#### [Data segment]
•••••

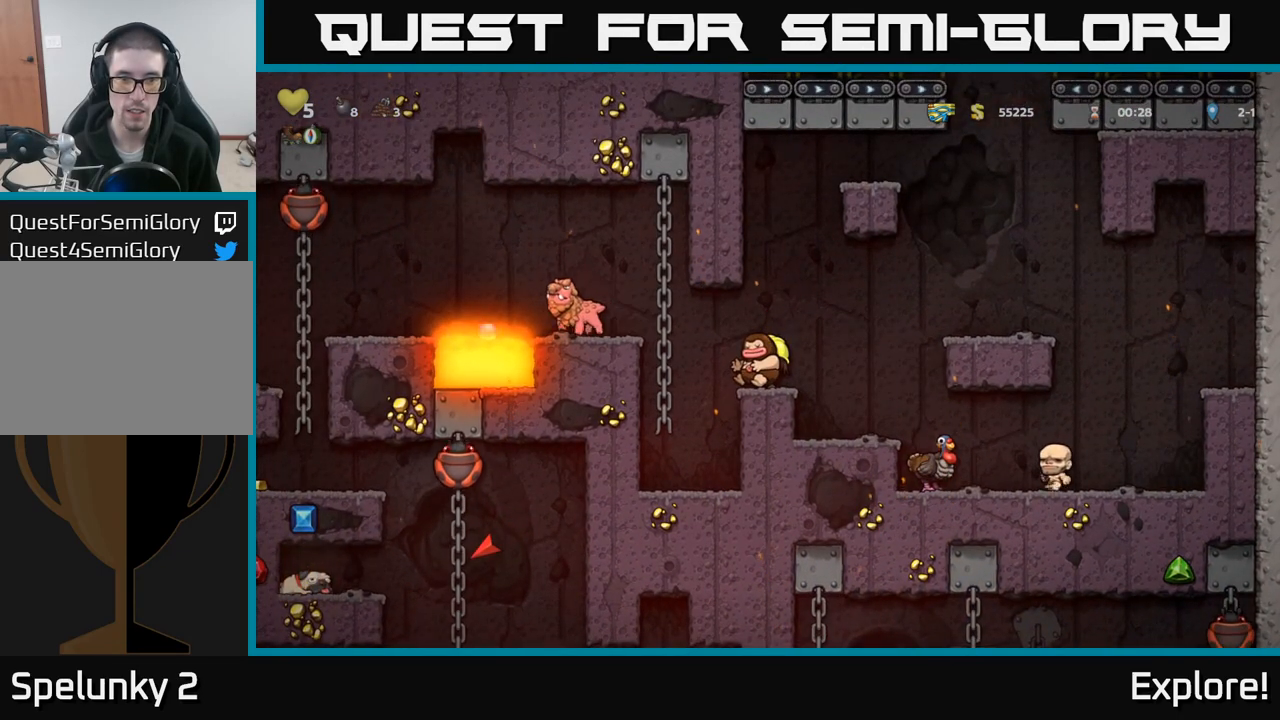
{"buttons": ["DPAD_LEFT"], "left_stick": "center", "right_stick": "center", "events": [[367, "A", "down"], [367, "DPAD_LEFT", "down"], [433, "X", "down"], [450, "A", "up"], [483, "X", "up"]]}
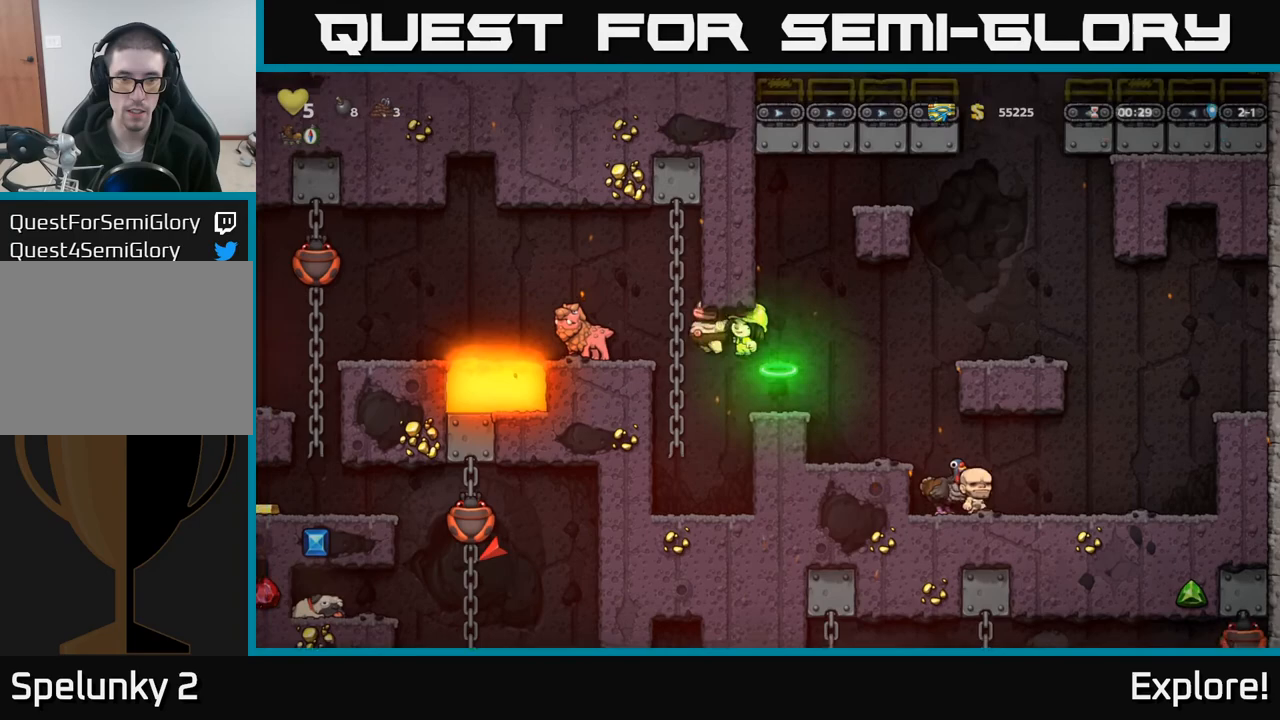
{"buttons": [], "left_stick": "center", "right_stick": "center", "events": [[33, "DPAD_LEFT", "up"], [33, "X", "down"], [83, "X", "up"], [150, "DPAD_RIGHT", "down"], [317, "DPAD_RIGHT", "up"]]}
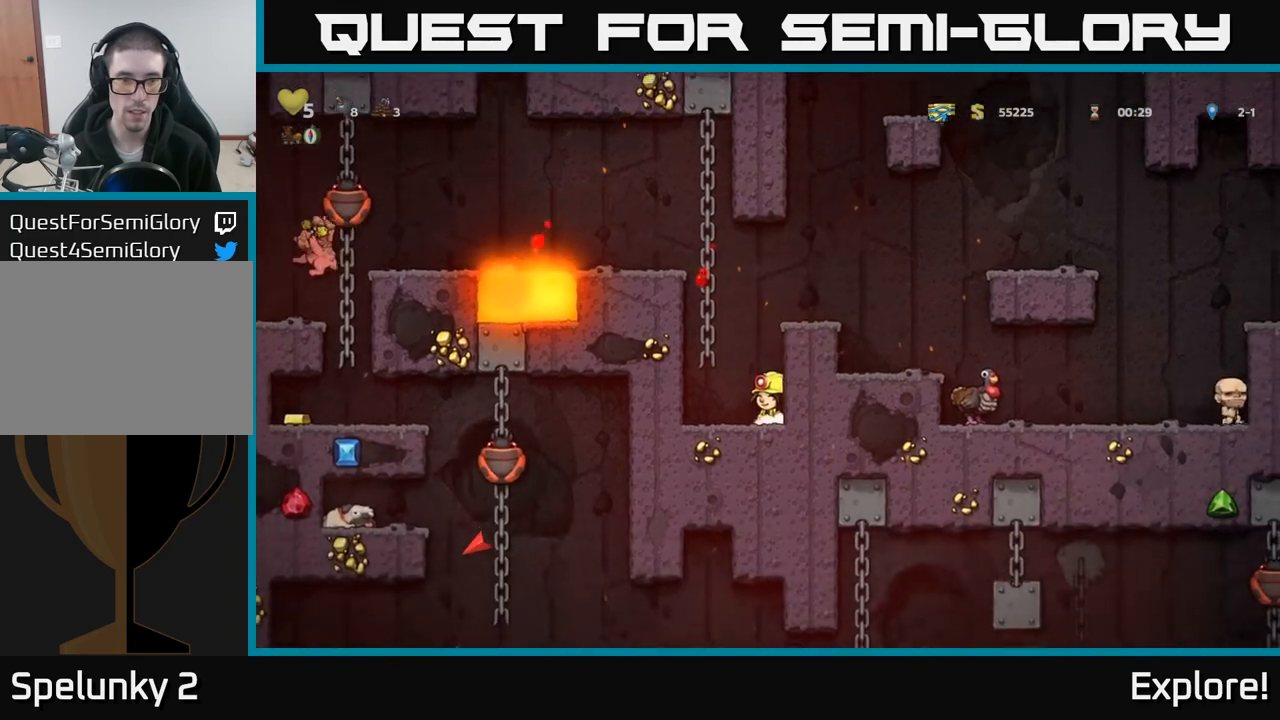
{"buttons": ["DPAD_RIGHT"], "left_stick": "center", "right_stick": "center", "events": [[183, "A", "down"], [217, "DPAD_RIGHT", "down"], [417, "A", "up"]]}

•••••

#### [Task to complete]
Reproduce the material exactly; omit the pictures.

#### [Written reply]
{"buttons": ["DPAD_LEFT"], "left_stick": "center", "right_stick": "center", "events": [[367, "A", "down"], [367, "DPAD_LEFT", "down"], [433, "X", "down"], [450, "A", "up"], [483, "X", "up"]]}
{"buttons": [], "left_stick": "center", "right_stick": "center", "events": [[33, "DPAD_LEFT", "up"], [33, "X", "down"], [83, "X", "up"], [150, "DPAD_RIGHT", "down"], [317, "DPAD_RIGHT", "up"]]}
{"buttons": ["DPAD_RIGHT"], "left_stick": "center", "right_stick": "center", "events": [[183, "A", "down"], [217, "DPAD_RIGHT", "down"], [417, "A", "up"]]}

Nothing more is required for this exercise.